-- Opening Marker --

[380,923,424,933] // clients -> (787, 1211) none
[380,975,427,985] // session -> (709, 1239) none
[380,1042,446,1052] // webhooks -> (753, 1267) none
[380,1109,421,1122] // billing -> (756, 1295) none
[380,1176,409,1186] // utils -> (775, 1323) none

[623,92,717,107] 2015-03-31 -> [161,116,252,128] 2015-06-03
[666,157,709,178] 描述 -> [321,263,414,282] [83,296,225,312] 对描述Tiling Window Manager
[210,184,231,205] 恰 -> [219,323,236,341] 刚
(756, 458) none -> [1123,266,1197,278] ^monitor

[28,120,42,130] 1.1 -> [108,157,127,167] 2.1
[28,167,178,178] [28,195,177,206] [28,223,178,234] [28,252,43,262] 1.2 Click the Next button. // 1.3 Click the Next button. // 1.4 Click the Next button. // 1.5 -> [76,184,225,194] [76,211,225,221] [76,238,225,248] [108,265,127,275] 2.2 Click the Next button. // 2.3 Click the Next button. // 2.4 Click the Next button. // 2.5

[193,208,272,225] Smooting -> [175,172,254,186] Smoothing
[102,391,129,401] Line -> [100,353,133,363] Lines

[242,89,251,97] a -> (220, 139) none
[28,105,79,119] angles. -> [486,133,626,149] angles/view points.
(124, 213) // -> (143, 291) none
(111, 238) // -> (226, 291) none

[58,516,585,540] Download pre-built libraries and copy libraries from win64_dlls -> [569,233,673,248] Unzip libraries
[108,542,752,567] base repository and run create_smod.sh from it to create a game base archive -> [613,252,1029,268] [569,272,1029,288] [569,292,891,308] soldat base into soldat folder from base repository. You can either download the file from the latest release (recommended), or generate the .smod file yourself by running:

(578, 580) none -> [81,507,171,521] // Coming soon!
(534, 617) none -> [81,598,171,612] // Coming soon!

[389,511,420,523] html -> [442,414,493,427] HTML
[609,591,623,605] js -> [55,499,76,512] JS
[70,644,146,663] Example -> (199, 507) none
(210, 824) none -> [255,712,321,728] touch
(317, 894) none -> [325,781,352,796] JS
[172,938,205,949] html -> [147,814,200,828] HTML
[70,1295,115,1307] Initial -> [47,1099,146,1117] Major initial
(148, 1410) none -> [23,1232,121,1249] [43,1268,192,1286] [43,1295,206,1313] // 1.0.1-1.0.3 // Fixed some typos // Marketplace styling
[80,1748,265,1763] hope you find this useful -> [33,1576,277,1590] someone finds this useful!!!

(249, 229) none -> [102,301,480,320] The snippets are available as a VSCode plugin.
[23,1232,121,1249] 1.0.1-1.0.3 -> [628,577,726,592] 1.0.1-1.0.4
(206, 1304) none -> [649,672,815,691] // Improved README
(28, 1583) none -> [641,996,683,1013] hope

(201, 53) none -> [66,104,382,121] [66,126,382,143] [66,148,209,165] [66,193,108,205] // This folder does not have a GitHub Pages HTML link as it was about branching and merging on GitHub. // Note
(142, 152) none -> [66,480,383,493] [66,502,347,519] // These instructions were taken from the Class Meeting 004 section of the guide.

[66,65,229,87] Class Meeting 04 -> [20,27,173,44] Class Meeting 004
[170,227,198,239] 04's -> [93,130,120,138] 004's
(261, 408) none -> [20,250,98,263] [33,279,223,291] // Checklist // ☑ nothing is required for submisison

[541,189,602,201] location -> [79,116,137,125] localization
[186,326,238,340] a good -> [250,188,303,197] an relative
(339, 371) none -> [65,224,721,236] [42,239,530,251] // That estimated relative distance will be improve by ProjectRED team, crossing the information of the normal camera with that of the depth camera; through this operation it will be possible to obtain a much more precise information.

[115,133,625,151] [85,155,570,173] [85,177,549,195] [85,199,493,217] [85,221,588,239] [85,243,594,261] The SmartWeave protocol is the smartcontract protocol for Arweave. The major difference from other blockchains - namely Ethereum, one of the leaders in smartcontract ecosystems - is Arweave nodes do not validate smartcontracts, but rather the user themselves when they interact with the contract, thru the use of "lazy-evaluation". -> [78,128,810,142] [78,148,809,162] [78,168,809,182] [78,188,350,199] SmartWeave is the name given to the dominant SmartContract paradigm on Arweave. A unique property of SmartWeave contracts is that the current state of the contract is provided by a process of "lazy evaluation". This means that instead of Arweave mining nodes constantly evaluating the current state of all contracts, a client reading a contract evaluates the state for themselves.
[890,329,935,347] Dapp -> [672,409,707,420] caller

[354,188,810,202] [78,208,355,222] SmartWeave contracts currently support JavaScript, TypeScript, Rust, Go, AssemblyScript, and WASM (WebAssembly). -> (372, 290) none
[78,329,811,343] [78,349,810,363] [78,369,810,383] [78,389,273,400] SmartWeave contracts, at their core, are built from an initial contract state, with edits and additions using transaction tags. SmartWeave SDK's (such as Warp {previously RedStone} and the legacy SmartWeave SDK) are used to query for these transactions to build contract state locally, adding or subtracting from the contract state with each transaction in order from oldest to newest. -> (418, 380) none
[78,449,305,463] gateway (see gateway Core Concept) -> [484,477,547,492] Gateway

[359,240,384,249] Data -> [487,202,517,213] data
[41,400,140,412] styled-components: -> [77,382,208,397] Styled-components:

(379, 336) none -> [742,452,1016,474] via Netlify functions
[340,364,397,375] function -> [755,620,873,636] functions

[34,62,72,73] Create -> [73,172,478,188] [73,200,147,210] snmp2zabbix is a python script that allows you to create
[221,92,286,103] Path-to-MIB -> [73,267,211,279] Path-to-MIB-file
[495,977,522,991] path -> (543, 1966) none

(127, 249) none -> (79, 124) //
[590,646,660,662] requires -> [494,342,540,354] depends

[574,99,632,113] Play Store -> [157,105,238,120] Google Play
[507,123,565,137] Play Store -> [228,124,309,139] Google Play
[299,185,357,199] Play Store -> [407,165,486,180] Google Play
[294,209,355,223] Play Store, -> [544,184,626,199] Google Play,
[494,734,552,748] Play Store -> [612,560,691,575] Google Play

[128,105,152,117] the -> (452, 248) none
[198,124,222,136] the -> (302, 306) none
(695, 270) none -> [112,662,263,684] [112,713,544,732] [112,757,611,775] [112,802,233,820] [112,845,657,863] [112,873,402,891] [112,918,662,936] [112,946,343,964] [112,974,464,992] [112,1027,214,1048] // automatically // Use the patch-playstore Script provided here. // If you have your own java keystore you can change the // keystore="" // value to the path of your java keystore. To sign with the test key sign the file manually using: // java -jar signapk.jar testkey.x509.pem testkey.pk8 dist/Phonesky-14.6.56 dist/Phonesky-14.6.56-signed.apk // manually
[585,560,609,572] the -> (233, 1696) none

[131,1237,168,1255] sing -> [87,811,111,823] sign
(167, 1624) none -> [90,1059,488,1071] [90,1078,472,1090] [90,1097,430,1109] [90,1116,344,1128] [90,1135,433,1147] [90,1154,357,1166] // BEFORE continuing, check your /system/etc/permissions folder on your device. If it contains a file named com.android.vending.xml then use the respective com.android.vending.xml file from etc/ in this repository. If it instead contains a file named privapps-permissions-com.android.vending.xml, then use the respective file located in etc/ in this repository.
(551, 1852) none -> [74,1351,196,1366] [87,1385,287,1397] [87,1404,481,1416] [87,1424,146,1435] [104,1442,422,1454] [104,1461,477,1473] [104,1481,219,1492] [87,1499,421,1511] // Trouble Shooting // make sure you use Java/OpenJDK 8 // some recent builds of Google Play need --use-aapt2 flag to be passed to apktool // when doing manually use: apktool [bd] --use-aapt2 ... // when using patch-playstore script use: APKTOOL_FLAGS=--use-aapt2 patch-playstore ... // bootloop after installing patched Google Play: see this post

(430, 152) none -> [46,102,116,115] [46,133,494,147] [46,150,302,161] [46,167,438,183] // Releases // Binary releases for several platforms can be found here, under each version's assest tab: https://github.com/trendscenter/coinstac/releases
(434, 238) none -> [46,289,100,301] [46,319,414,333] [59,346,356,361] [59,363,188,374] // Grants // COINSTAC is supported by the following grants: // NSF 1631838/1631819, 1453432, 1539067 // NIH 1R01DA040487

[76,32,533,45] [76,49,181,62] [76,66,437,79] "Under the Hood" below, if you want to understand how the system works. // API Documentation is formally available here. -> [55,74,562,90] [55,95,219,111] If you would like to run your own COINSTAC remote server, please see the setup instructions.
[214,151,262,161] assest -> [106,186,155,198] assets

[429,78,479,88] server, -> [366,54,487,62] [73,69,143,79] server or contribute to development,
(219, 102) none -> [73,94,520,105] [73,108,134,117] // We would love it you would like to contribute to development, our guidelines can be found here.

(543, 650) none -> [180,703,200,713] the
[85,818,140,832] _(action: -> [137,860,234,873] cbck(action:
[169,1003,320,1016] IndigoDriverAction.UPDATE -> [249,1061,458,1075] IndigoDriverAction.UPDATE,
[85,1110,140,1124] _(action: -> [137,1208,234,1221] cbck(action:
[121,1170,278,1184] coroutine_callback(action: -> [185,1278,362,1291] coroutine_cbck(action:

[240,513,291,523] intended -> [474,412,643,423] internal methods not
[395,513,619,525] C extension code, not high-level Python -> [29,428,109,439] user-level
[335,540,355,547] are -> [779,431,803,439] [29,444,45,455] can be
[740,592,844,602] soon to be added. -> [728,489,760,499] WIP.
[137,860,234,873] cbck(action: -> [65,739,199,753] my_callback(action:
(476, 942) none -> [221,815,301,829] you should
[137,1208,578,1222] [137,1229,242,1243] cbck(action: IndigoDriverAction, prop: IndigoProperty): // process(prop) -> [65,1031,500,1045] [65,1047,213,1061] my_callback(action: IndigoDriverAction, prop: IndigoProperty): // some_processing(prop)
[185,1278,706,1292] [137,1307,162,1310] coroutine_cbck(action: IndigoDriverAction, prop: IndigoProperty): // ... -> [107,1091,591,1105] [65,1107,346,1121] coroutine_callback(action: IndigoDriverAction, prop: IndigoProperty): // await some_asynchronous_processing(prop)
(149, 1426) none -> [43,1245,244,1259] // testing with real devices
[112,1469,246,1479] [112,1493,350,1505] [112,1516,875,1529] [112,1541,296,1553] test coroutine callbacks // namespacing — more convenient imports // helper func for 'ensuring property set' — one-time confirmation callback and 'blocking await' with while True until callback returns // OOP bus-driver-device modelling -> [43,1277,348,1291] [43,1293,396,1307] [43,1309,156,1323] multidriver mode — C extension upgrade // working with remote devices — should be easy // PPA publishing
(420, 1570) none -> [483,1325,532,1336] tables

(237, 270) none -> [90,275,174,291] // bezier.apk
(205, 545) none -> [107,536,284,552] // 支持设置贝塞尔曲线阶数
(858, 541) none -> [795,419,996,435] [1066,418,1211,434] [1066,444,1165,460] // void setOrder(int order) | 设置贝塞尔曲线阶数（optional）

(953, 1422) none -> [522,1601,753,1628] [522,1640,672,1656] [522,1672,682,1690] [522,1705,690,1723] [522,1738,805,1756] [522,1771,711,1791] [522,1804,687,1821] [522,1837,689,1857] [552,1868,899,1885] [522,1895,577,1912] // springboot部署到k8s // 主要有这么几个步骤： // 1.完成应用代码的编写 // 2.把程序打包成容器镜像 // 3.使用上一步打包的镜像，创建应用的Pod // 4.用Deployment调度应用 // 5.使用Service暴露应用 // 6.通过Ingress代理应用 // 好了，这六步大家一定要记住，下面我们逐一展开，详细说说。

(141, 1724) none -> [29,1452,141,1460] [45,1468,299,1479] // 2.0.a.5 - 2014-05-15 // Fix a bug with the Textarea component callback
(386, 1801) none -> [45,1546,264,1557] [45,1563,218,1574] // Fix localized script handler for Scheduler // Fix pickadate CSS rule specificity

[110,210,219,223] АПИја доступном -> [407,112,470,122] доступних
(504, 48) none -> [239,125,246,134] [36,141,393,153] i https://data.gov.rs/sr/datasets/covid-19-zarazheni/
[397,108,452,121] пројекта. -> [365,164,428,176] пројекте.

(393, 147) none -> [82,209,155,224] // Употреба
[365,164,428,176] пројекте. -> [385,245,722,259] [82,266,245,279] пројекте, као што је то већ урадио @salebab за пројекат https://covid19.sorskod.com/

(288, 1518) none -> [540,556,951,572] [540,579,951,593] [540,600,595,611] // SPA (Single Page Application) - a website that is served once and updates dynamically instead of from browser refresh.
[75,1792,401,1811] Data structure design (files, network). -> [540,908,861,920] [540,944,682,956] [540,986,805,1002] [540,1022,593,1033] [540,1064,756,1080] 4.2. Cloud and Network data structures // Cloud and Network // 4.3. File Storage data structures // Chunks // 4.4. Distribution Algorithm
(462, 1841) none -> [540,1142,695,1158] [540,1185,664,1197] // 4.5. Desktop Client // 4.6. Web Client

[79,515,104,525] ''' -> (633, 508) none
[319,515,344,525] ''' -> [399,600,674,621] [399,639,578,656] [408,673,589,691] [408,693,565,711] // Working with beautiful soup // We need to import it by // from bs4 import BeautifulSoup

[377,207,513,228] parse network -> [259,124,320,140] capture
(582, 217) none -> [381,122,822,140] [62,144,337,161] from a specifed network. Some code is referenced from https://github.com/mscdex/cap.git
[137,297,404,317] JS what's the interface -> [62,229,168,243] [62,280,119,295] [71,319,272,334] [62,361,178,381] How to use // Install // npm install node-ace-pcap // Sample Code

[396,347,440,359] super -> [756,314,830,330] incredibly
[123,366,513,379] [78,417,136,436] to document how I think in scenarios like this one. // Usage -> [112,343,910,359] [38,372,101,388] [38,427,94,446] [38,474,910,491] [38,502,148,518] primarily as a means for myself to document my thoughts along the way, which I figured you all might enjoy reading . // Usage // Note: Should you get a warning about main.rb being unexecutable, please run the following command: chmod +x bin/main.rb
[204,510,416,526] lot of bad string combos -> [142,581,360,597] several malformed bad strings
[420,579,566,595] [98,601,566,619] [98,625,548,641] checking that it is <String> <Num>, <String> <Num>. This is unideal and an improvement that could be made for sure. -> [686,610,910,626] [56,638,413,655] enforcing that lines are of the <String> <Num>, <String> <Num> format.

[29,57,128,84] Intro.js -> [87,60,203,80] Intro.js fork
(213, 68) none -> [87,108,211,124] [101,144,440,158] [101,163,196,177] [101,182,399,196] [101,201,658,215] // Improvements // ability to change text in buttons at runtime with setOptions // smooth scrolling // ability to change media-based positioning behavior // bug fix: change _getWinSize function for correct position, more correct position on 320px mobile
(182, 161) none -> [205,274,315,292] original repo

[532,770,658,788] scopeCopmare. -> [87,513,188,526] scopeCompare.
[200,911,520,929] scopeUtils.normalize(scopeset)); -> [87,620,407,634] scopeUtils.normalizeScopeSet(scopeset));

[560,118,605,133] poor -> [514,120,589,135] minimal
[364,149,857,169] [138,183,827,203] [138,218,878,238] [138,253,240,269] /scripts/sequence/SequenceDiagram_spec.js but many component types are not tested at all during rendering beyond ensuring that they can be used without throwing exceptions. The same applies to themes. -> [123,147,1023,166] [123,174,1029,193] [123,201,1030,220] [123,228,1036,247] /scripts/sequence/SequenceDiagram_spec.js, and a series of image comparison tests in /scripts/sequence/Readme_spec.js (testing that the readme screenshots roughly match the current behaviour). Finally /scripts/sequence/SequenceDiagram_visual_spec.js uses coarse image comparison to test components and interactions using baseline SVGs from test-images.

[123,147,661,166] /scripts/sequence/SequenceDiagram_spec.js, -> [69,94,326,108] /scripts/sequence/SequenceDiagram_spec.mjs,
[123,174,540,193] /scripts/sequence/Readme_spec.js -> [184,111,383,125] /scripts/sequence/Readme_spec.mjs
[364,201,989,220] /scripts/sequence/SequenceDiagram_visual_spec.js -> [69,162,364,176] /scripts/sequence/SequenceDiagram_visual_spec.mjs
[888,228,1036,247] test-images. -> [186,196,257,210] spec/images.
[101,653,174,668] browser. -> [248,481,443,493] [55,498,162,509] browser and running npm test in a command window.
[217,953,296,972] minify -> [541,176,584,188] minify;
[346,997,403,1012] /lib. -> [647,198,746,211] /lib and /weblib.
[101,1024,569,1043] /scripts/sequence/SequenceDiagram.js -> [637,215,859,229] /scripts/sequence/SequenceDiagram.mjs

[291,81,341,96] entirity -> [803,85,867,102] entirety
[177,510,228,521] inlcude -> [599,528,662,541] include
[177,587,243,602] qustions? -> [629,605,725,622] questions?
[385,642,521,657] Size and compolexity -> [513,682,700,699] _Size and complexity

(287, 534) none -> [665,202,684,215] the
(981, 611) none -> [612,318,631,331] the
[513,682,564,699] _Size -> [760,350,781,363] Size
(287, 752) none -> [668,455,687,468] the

-- Closing Marker --

_Activity_. Set down, exactly as they appear above, all lines from the one that has "(182, 161) none" down to the one that has "[560,118,605,133] poor ->", including those two and no others.

_Reply to the task_.
(182, 161) none -> [205,274,315,292] original repo

[532,770,658,788] scopeCopmare. -> [87,513,188,526] scopeCompare.
[200,911,520,929] scopeUtils.normalize(scopeset)); -> [87,620,407,634] scopeUtils.normalizeScopeSet(scopeset));

[560,118,605,133] poor -> [514,120,589,135] minimal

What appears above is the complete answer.